Late last year he broke up with his long-term partner Reese Witherspoon, but Gyllenhaal won’t discuss the split, or the fact that he’s now reportedly dating pop star Taylor Swift, though he does tell me, ‘Family is ultimately what I want. That’s all that matters to me in the end.’

He also says that friendship is important. The untimely death of his Brokeback Mountain co-star Heath Ledger in 2008 affected him deeply.

‘I do miss him…’ Gyllenhaal stops mid-flow, looking emotional.

‘There was an intimacy that we all shared on that film – I’d never experienced anything like it. It was just us by this river in Calgary for a month, in the middle of nowhere. There were no hotels to stay in, so we lived in trailers out there in the wilds. We would make coffee together in the morning, eat together and sometimes we’d ride horses to work. We were out there alone and all we had was each other.’

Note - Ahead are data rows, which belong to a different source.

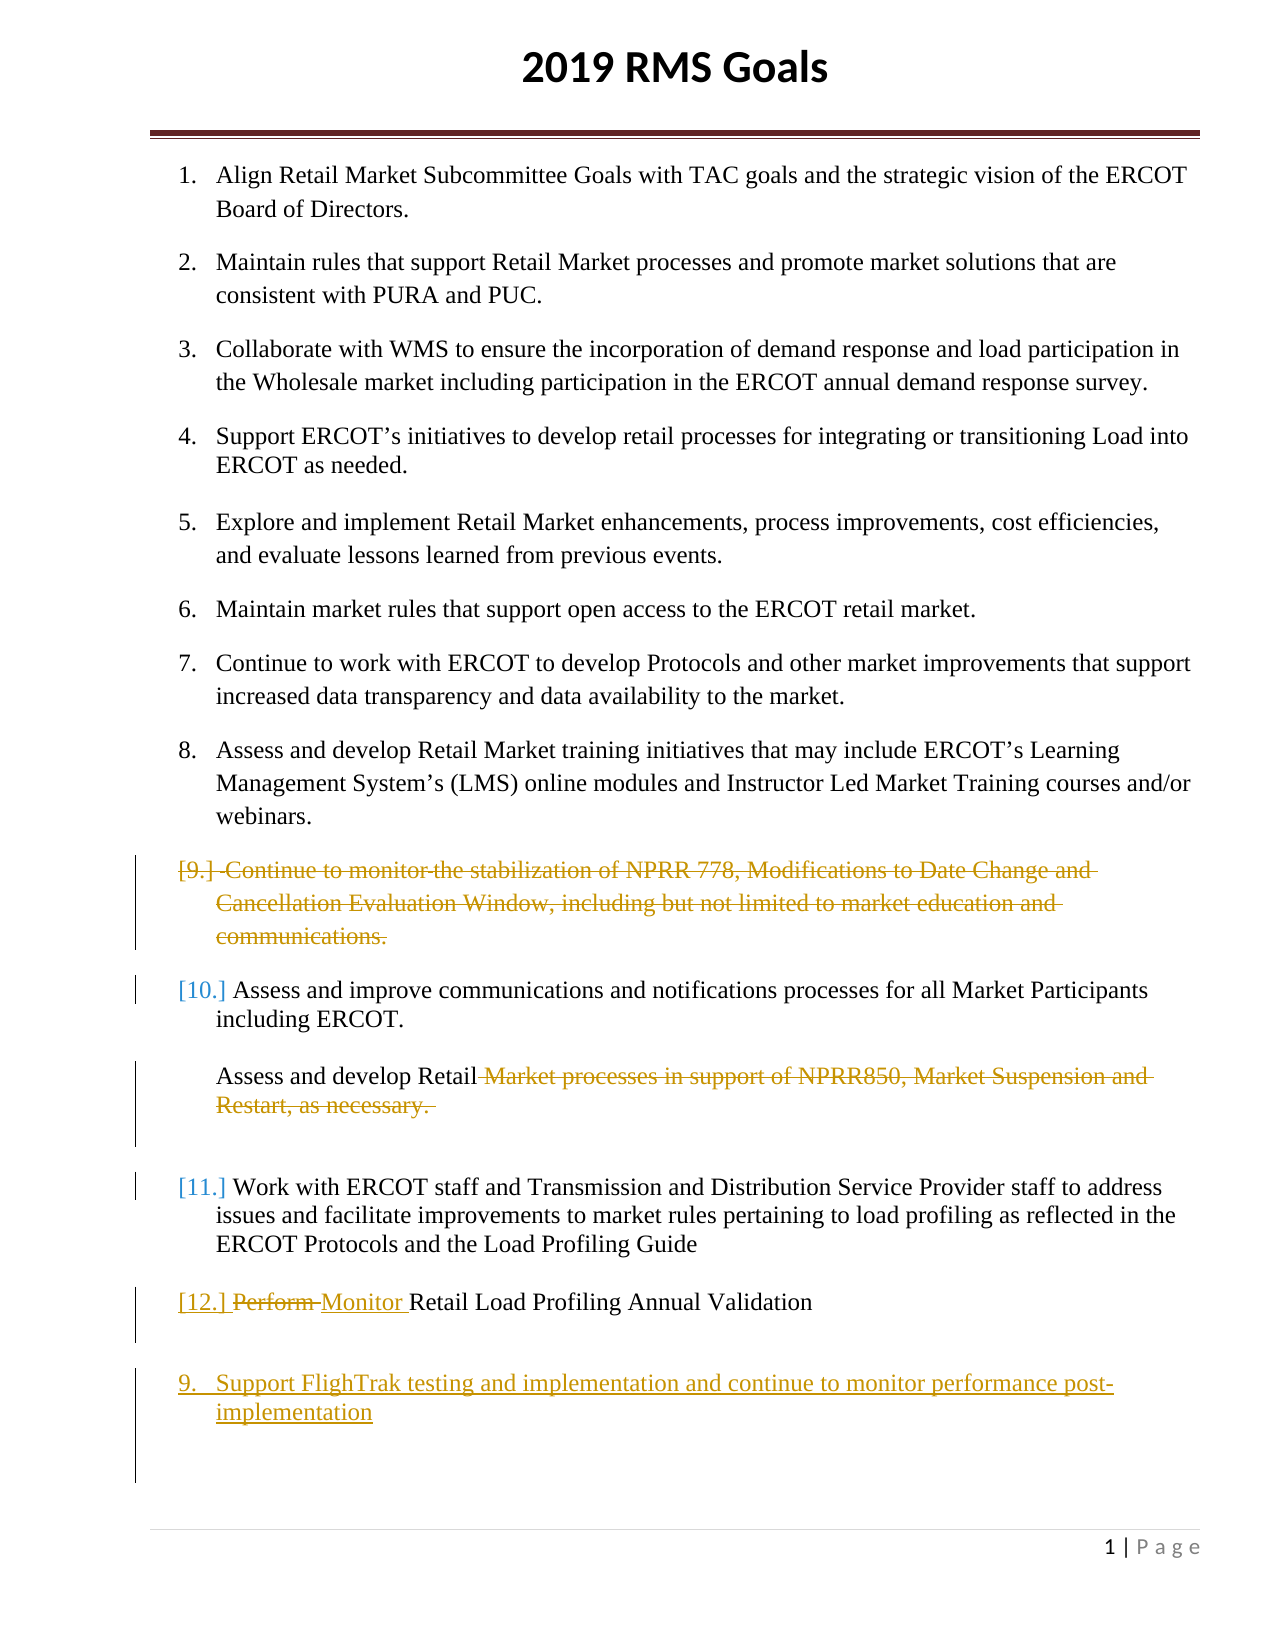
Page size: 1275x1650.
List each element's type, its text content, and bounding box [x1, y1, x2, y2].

list Maintain rules that support Retail Market processes and promote market solutions that are consistent with PURA and PUC. [178, 247, 1200, 309]
list Align Retail Market Subcommittee Goals with TAC goals and the strategic vision of the ERCOT Board of Directors. [178, 161, 1200, 222]
list Collaborate with WMS to ensure the incorporation of demand response and load participation in the Wholesale market including participation in the ERCOT annual demand response survey. [178, 334, 1200, 396]
list Explore and implement Retail Market enhancements, process improvements, cost efficiencies, and evaluate lessons learned from previous events. [178, 507, 1200, 569]
list Retail Load Profiling Annual Validation [178, 1287, 1200, 1315]
list Assess and improve communications and notifications processes for all Market Participants including ERCOT. [178, 975, 1200, 1032]
list Continue to work with ERCOT to develop Protocols and other market improvements that support increased data transparency and data availability to the market. [178, 648, 1200, 710]
list Assess and develop Retail Market training initiatives that may include ERCOT’s Learning Management System’s (LMS) online modules and Instructor Led Market Training courses and/or webinars. [178, 735, 1200, 830]
list Maintain market rules that support open access to the ERCOT retail market. [178, 594, 1200, 623]
list Work with ERCOT staff and Transmission and Distribution Service Provider staff to address issues and facilitate improvements to market rules pertaining to load profiling as reflected in the ERCOT Protocols and the Load Profiling Guide [178, 1172, 1200, 1258]
list Support ERCOT’s initiatives to develop retail processes for integrating or transitioning Load into ERCOT as needed. [178, 421, 1200, 479]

Gyllenhaal is godfather to Matilda, Ledger’s daughter with their Brokeback Mountain co-star Michelle Williams. He, too, is from an all-Hollywood background – together with his older sister Maggie (Oscar-nominated for her role in Crazy Heart).

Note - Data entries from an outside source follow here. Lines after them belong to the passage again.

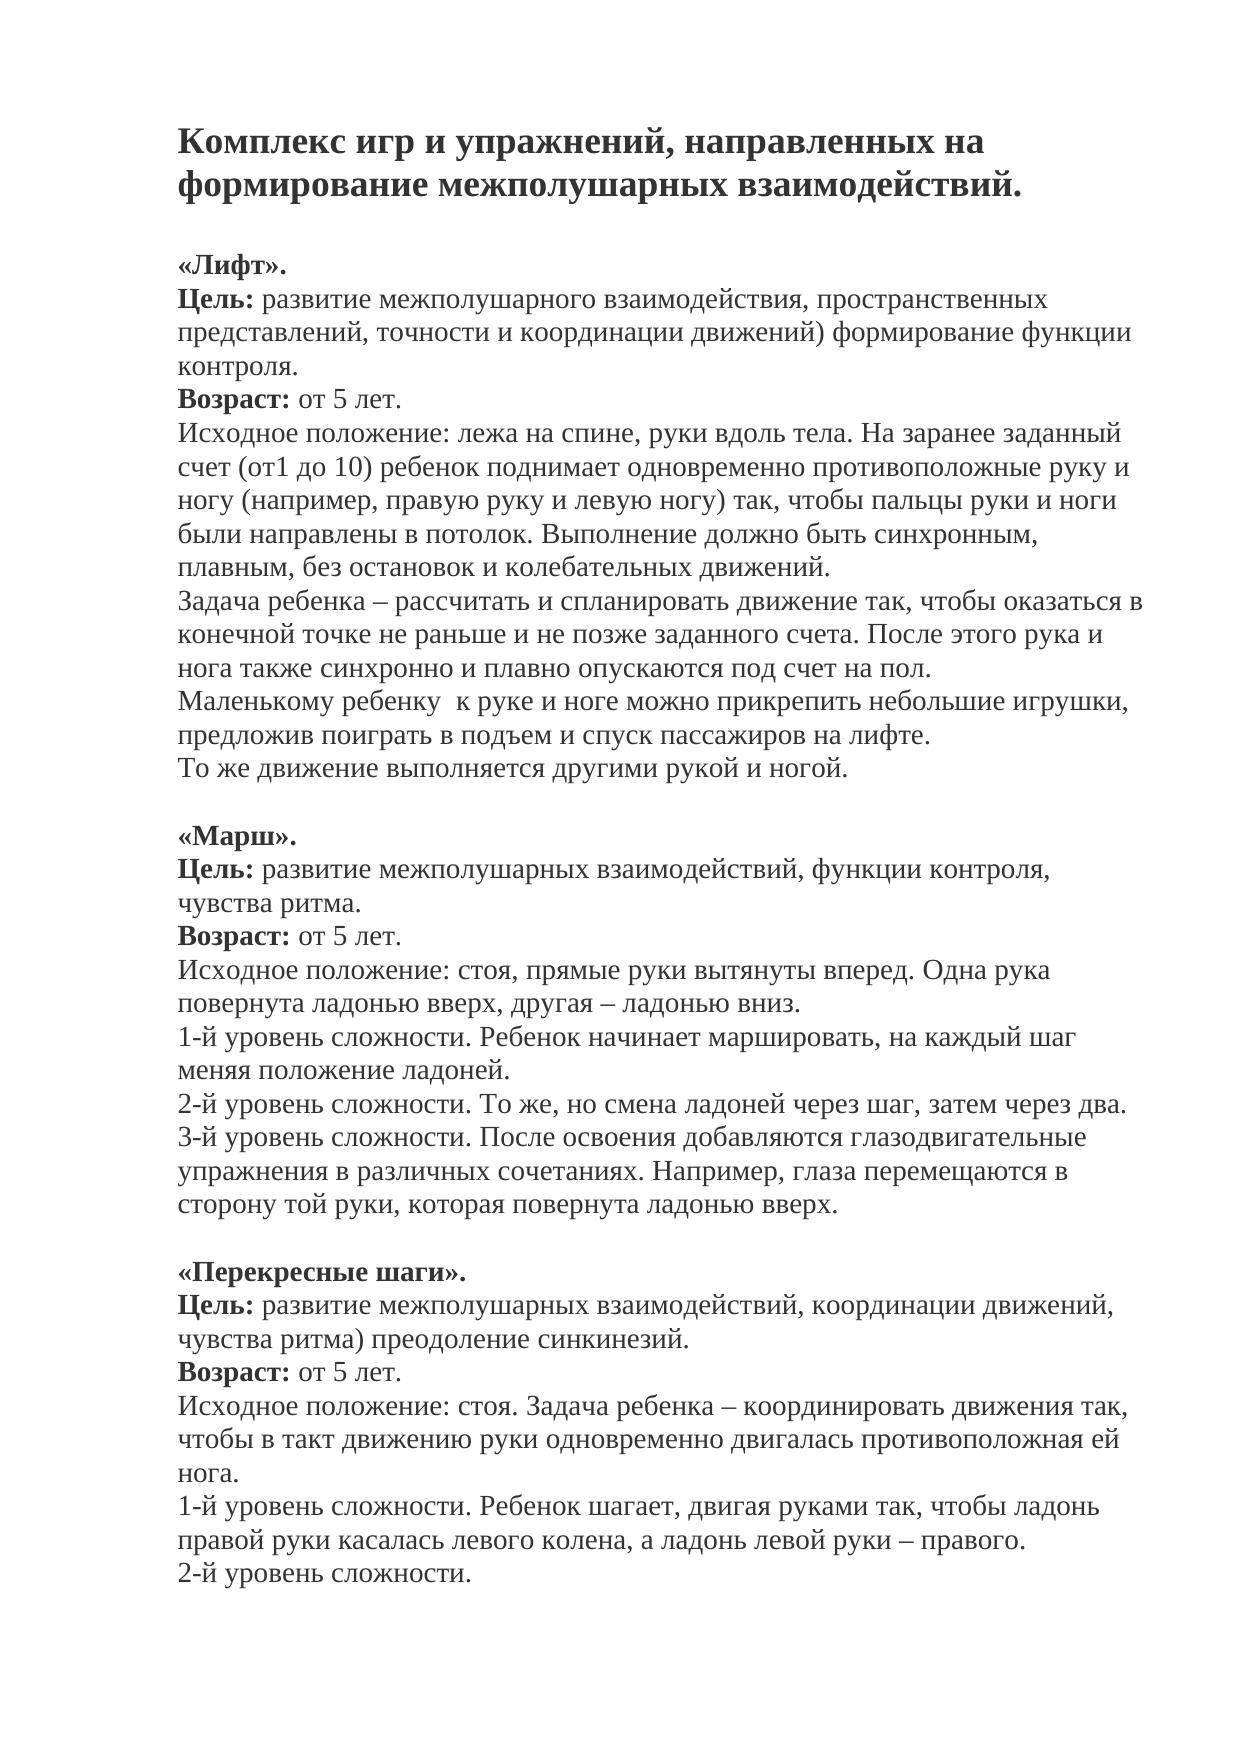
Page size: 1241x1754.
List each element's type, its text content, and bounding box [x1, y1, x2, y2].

text «Марш». [177, 818, 1152, 851]
text «Перекресные шаги». [177, 1254, 1152, 1287]
text 1-й уровень сложности. Ребенок начинает маршировать, на каждый шаг меняя положение ладоней. [177, 1019, 1152, 1086]
text Исходное положение: стоя, прямые руки вытянуты вперед. Одна рука повернута ладонью вверх, другая – ладонью вниз. [177, 952, 1152, 1019]
text «Лифт». [177, 247, 1152, 281]
text Задача ребенка – рассчитать и спланировать движение так, чтобы оказаться в конечной точке не раньше и не позже заданного счета. После этого рука и нога также синхронно и плавно опускаются под счет на пол. [177, 583, 1152, 683]
text Возраст: от 5 лет. [177, 1354, 1152, 1388]
text Исходное положение: лежа на спине, руки вдоль тела. На заранее заданный счет (от1 до 10) ребенок поднимает одновременно противоположные руку и ногу (например, правую руку и левую ногу) так, чтобы пальцы руки и ноги были направлены в потолок. Выполнение должно быть синхронным, плавным, без остановок и колебательных движений. [177, 415, 1152, 583]
text Возраст: от 5 лет. [177, 918, 1152, 952]
text Возраст: от 5 лет. [177, 382, 1152, 415]
text То же движение выполняется другими рукой и ногой. [177, 751, 1152, 784]
text Исходное положение: стоя. Задача ребенка – координировать движения так, чтобы в такт движению руки одновременно двигалась противоположная ей нога. [177, 1388, 1152, 1488]
text 1-й уровень сложности. Ребенок шагает, двигая руками так, чтобы ладонь правой руки касалась левого колена, а ладонь левой руки – правого. [177, 1488, 1152, 1556]
text 3-й уровень сложности. После освоения добавляются глазодвигательные упражнения в различных сочетаниях. Например, глаза перемещаются в сторону той руки, которая повернута ладонью вверх. [177, 1119, 1152, 1220]
text Комплекс игр и упражнений, направленных на формирование межполушарных взаимодействий. [177, 118, 1152, 204]
text Маленькому ребенку к руке и ноге можно прикрепить небольшие игрушки, предложив поиграть в подъем и спуск пассажиров на лифте. [177, 683, 1152, 751]
text Цель: развитие межполушарного взаимодействия, пространственных представлений, точности и координации движений) формирование функции контроля. [177, 281, 1152, 382]
text Цель: развитие межполушарных взаимодействий, координации движений, чувства ритма) преодоление синкинезий. [177, 1287, 1152, 1354]
text Цель: развитие межполушарных взаимодействий, функции контроля, чувства ритма. [177, 851, 1152, 918]
text 2-й уровень сложности. [177, 1556, 1152, 1589]
text 2-й уровень сложности. То же, но смена ладоней через шаг, затем через два. [177, 1086, 1152, 1119]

Their father Stephen Gyllenhaal is a director, and mother Naomi Foner is an Oscar-nominated screenwriter. Both fostered their children’s dramatic aspirations.

‘We lived on the east side of LA between Koreatown (a poor ethnic neighbourhood) and Hancock
Park (a fashionable area). Both my parents were very socially conscious. Growing up, my mother was always involved in charity work and she would get us involved in places like the homeless shelter.

‘They were black sheep in their families. My mother’s parents were doctors. My father came from a very small town in Pennsylvania. All either of them wanted to do was to write and make movies. Our home was like a circus with various people coming in and out. (Oscar-winning director) Steven Soderbergh lived in the room above our garage.’

Gyllenhaal has particularly fond memories of Paul Newman.

‘I was 14 when my mother got to know him as she was writing a screenplay for him. I knew him better from salad dressing, which is the great irony of different generations! My mum had a meeting with him and he said, “Come and meet me on the racetrack, and bring your son.” We went and he put me in a race car that was all souped up, drove me onto the skid pan, spun the car around and taught me what not to do. It was extraordinary.

‘I am a little bit Buddhist – in that I believe, in some way, that you choose your family. Convention was never something my family were interested in.’

Few people will be in any doubt of that, when Gyllenhaal – all of Gyllenhaal – appears in Love & Other Drugs on December 29.